Je porte dans mon prénoml'humanité naissante, mais j'appartiens à une humanité qui s'éteint, notera Adam dans son carnet deux jours avant le drame.
Jamais je n'ai su pourquoi mes parents m'ont appelé ainsi. Dans mon pays natal, ce prénom était rare, et personne dans ma famille ne l'avait porté avant moi. Je me souviens d'avoir posé un jour cette question à mon père, il m'avait simplement répondu: "C'est notre ancêtre à tous!", comme si je pouvais l'ignorer. J'avais dix ans, et je m'étais contenté de cette explication. J'aurais peut-être dû lui demander, tant qu'il était en vie, s'il y avait derrière ce choix une intention, un rêve.
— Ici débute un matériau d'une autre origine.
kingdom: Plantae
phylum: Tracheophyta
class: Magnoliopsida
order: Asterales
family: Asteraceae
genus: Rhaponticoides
Amin Maalouf évoque pour la première fois, même si elle n’est pas
directement nommée, la guerre du Liban. Elle est vécue différemment par
les anciens amis de jeunesse du « club des Byzantins ». Il y a ceux qui
sont partis et ceux qui sont restés. Certains ont émigré à l’étranger
comme Adam : Naïm, juif, est parti au Brésil, Albert a fui aux
Etats-Unis. Mourad et Tania sont restés au Liban, Mourad s’est « sali
les mains » dans la guerre et est devenu ministre. Bilal est mort aux
premiers jours d’un combat qu’il voulait engagement littéraire et
intellectuel. Les choix des uns et des autres ont provoqué des rancunes
et des incompréhensions au sein du groupe d’amis. La plupart reprochent
ainsi à Mourad son engagement dans le conflit, son renoncement à leurs
idéaux de jeunesse, sa participation à la machine de guerre. De son côté
Mourad et Tania reprochent à Adam son départ, sa trahison envers son
pays, son abandon, et la lâcheté de celui qui explique : « Nous avons du
nous éloigner du Levant pour garder les mains propres ».